ASSIGNMENT: Extract every line from the data below that contains the string "done", treating uppercase and lowercase letters as different.

Plain-text document sources:

== Segment start ==

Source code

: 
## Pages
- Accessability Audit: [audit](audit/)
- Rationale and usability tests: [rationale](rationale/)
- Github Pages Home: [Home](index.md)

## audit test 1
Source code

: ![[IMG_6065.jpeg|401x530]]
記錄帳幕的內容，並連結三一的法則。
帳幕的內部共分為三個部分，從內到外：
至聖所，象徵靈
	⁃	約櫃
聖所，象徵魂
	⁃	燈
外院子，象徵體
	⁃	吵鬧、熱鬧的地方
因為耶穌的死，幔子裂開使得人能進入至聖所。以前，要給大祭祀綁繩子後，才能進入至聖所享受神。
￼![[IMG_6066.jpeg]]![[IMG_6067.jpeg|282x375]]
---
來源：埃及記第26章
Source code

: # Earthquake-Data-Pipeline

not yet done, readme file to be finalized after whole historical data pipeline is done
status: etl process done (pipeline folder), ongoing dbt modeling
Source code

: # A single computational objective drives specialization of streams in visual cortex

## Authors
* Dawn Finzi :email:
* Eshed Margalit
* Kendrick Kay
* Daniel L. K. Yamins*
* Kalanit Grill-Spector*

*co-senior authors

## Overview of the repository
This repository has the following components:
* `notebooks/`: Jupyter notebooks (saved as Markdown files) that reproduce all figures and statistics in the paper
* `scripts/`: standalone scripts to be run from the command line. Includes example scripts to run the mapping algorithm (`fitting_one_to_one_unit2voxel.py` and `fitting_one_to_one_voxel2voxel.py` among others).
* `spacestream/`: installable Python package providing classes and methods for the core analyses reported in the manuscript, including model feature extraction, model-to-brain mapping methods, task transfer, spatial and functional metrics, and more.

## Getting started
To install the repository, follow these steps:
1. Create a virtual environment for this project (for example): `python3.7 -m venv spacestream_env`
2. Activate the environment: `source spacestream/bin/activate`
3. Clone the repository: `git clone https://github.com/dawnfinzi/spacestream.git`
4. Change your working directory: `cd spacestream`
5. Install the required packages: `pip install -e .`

== Segment end ==

COMPLETED TASK:
not yet done, readme file to be finalized after whole historical data pipeline is done
status: etl process done (pipeline folder), ongoing dbt modeling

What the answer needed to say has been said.